WORK INSTRUCTIONS:
With nothing added or dropped, output every record below exactly.

[Saved entries]

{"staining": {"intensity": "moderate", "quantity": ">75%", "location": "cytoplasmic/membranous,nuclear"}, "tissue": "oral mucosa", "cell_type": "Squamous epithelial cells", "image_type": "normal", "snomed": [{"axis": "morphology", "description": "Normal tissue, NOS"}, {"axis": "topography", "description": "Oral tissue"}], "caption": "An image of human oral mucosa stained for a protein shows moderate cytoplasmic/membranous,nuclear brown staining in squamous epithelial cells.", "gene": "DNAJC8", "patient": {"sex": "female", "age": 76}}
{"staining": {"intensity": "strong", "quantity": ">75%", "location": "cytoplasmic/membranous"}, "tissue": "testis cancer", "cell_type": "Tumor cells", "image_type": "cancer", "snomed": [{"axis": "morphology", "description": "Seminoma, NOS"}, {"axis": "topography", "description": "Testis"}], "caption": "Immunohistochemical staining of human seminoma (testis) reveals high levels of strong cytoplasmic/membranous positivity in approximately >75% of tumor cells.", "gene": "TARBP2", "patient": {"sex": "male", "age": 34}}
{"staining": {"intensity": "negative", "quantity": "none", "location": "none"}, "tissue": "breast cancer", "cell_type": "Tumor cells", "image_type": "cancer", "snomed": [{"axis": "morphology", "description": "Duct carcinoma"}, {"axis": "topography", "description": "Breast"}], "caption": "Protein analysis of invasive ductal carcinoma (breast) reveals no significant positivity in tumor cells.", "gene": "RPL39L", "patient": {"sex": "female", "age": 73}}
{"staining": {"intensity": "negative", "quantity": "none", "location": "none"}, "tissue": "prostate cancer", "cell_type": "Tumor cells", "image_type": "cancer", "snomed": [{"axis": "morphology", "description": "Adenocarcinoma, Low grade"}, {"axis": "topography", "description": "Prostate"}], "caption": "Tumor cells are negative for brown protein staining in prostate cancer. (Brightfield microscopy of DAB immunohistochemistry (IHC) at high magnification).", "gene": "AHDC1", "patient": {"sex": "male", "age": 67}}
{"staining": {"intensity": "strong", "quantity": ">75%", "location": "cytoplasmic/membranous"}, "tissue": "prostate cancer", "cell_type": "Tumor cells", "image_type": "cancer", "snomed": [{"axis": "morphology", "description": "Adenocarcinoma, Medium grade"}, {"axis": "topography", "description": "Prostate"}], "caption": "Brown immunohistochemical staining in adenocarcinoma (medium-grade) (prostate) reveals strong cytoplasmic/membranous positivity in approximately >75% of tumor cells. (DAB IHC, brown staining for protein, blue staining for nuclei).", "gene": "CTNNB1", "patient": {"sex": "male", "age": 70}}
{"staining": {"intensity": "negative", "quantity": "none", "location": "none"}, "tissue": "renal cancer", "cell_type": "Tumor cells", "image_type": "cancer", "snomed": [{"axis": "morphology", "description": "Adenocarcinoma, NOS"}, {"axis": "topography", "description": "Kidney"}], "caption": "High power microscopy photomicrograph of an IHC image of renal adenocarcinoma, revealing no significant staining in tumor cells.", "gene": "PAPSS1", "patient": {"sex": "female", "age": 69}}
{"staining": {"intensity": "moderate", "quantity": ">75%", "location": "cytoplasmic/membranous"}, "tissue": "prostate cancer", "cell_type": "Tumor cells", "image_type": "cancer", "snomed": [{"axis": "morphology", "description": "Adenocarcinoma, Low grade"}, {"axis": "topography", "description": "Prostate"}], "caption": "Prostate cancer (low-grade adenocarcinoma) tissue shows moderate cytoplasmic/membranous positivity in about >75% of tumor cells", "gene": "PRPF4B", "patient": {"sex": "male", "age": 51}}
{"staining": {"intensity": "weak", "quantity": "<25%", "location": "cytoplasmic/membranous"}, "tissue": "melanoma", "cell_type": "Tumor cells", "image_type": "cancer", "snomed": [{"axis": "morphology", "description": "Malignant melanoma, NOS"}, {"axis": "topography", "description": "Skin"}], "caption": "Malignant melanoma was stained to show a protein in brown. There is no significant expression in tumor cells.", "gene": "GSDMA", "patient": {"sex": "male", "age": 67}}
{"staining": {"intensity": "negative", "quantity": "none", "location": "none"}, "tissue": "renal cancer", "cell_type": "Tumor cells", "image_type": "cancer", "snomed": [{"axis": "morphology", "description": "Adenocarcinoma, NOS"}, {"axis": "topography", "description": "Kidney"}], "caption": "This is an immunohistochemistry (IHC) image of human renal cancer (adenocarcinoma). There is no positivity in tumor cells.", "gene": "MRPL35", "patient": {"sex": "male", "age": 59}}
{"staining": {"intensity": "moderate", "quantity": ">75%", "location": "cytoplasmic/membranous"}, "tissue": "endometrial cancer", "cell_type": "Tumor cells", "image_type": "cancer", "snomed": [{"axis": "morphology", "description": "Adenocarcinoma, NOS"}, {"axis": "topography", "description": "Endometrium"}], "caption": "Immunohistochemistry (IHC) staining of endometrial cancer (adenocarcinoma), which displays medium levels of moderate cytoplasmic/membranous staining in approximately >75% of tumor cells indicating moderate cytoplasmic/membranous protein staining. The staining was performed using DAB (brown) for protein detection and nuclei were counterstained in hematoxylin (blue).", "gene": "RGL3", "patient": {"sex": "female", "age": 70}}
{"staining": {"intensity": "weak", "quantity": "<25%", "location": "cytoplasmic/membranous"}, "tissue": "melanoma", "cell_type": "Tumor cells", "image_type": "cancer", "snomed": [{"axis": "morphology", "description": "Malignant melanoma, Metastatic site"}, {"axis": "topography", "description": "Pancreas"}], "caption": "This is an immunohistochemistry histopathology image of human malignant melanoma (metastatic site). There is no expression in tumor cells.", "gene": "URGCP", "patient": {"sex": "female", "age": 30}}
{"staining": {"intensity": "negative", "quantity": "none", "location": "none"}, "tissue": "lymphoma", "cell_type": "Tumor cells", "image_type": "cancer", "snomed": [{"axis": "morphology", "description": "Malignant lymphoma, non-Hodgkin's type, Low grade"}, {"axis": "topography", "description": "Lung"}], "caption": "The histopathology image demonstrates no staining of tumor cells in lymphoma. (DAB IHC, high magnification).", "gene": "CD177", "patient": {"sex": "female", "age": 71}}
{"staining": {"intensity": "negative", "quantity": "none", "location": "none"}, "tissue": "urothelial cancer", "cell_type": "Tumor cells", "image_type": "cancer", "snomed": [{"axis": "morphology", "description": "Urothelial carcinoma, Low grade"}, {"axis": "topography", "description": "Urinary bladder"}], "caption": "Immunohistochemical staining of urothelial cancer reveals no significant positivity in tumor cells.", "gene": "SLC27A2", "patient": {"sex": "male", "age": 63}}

RESPONSE TO THIS EXERCISE:
{"staining": {"intensity": "moderate", "quantity": ">75%", "location": "cytoplasmic/membranous,nuclear"}, "tissue": "oral mucosa", "cell_type": "Squamous epithelial cells", "image_type": "normal", "snomed": [{"axis": "morphology", "description": "Normal tissue, NOS"}, {"axis": "topography", "description": "Oral tissue"}], "caption": "An image of human oral mucosa stained for a protein shows moderate cytoplasmic/membranous,nuclear brown staining in squamous epithelial cells.", "gene": "DNAJC8", "patient": {"sex": "female", "age": 76}}
{"staining": {"intensity": "strong", "quantity": ">75%", "location": "cytoplasmic/membranous"}, "tissue": "testis cancer", "cell_type": "Tumor cells", "image_type": "cancer", "snomed": [{"axis": "morphology", "description": "Seminoma, NOS"}, {"axis": "topography", "description": "Testis"}], "caption": "Immunohistochemical staining of human seminoma (testis) reveals high levels of strong cytoplasmic/membranous positivity in approximately >75% of tumor cells.", "gene": "TARBP2", "patient": {"sex": "male", "age": 34}}
{"staining": {"intensity": "negative", "quantity": "none", "location": "none"}, "tissue": "breast cancer", "cell_type": "Tumor cells", "image_type": "cancer", "snomed": [{"axis": "morphology", "description": "Duct carcinoma"}, {"axis": "topography", "description": "Breast"}], "caption": "Protein analysis of invasive ductal carcinoma (breast) reveals no significant positivity in tumor cells.", "gene": "RPL39L", "patient": {"sex": "female", "age": 73}}
{"staining": {"intensity": "negative", "quantity": "none", "location": "none"}, "tissue": "prostate cancer", "cell_type": "Tumor cells", "image_type": "cancer", "snomed": [{"axis": "morphology", "description": "Adenocarcinoma, Low grade"}, {"axis": "topography", "description": "Prostate"}], "caption": "Tumor cells are negative for brown protein staining in prostate cancer. (Brightfield microscopy of DAB immunohistochemistry (IHC) at high magnification).", "gene": "AHDC1", "patient": {"sex": "male", "age": 67}}
{"staining": {"intensity": "strong", "quantity": ">75%", "location": "cytoplasmic/membranous"}, "tissue": "prostate cancer", "cell_type": "Tumor cells", "image_type": "cancer", "snomed": [{"axis": "morphology", "description": "Adenocarcinoma, Medium grade"}, {"axis": "topography", "description": "Prostate"}], "caption": "Brown immunohistochemical staining in adenocarcinoma (medium-grade) (prostate) reveals strong cytoplasmic/membranous positivity in approximately >75% of tumor cells. (DAB IHC, brown staining for protein, blue staining for nuclei).", "gene": "CTNNB1", "patient": {"sex": "male", "age": 70}}
{"staining": {"intensity": "negative", "quantity": "none", "location": "none"}, "tissue": "renal cancer", "cell_type": "Tumor cells", "image_type": "cancer", "snomed": [{"axis": "morphology", "description": "Adenocarcinoma, NOS"}, {"axis": "topography", "description": "Kidney"}], "caption": "High power microscopy photomicrograph of an IHC image of renal adenocarcinoma, revealing no significant staining in tumor cells.", "gene": "PAPSS1", "patient": {"sex": "female", "age": 69}}
{"staining": {"intensity": "moderate", "quantity": ">75%", "location": "cytoplasmic/membranous"}, "tissue": "prostate cancer", "cell_type": "Tumor cells", "image_type": "cancer", "snomed": [{"axis": "morphology", "description": "Adenocarcinoma, Low grade"}, {"axis": "topography", "description": "Prostate"}], "caption": "Prostate cancer (low-grade adenocarcinoma) tissue shows moderate cytoplasmic/membranous positivity in about >75% of tumor cells", "gene": "PRPF4B", "patient": {"sex": "male", "age": 51}}
{"staining": {"intensity": "weak", "quantity": "<25%", "location": "cytoplasmic/membranous"}, "tissue": "melanoma", "cell_type": "Tumor cells", "image_type": "cancer", "snomed": [{"axis": "morphology", "description": "Malignant melanoma, NOS"}, {"axis": "topography", "description": "Skin"}], "caption": "Malignant melanoma was stained to show a protein in brown. There is no significant expression in tumor cells.", "gene": "GSDMA", "patient": {"sex": "male", "age": 67}}
{"staining": {"intensity": "negative", "quantity": "none", "location": "none"}, "tissue": "renal cancer", "cell_type": "Tumor cells", "image_type": "cancer", "snomed": [{"axis": "morphology", "description": "Adenocarcinoma, NOS"}, {"axis": "topography", "description": "Kidney"}], "caption": "This is an immunohistochemistry (IHC) image of human renal cancer (adenocarcinoma). There is no positivity in tumor cells.", "gene": "MRPL35", "patient": {"sex": "male", "age": 59}}
{"staining": {"intensity": "moderate", "quantity": ">75%", "location": "cytoplasmic/membranous"}, "tissue": "endometrial cancer", "cell_type": "Tumor cells", "image_type": "cancer", "snomed": [{"axis": "morphology", "description": "Adenocarcinoma, NOS"}, {"axis": "topography", "description": "Endometrium"}], "caption": "Immunohistochemistry (IHC) staining of endometrial cancer (adenocarcinoma), which displays medium levels of moderate cytoplasmic/membranous staining in approximately >75% of tumor cells indicating moderate cytoplasmic/membranous protein staining. The staining was performed using DAB (brown) for protein detection and nuclei were counterstained in hematoxylin (blue).", "gene": "RGL3", "patient": {"sex": "female", "age": 70}}
{"staining": {"intensity": "weak", "quantity": "<25%", "location": "cytoplasmic/membranous"}, "tissue": "melanoma", "cell_type": "Tumor cells", "image_type": "cancer", "snomed": [{"axis": "morphology", "description": "Malignant melanoma, Metastatic site"}, {"axis": "topography", "description": "Pancreas"}], "caption": "This is an immunohistochemistry histopathology image of human malignant melanoma (metastatic site). There is no expression in tumor cells.", "gene": "URGCP", "patient": {"sex": "female", "age": 30}}
{"staining": {"intensity": "negative", "quantity": "none", "location": "none"}, "tissue": "lymphoma", "cell_type": "Tumor cells", "image_type": "cancer", "snomed": [{"axis": "morphology", "description": "Malignant lymphoma, non-Hodgkin's type, Low grade"}, {"axis": "topography", "description": "Lung"}], "caption": "The histopathology image demonstrates no staining of tumor cells in lymphoma. (DAB IHC, high magnification).", "gene": "CD177", "patient": {"sex": "female", "age": 71}}
{"staining": {"intensity": "negative", "quantity": "none", "location": "none"}, "tissue": "urothelial cancer", "cell_type": "Tumor cells", "image_type": "cancer", "snomed": [{"axis": "morphology", "description": "Urothelial carcinoma, Low grade"}, {"axis": "topography", "description": "Urinary bladder"}], "caption": "Immunohistochemical staining of urothelial cancer reveals no significant positivity in tumor cells.", "gene": "SLC27A2", "patient": {"sex": "male", "age": 63}}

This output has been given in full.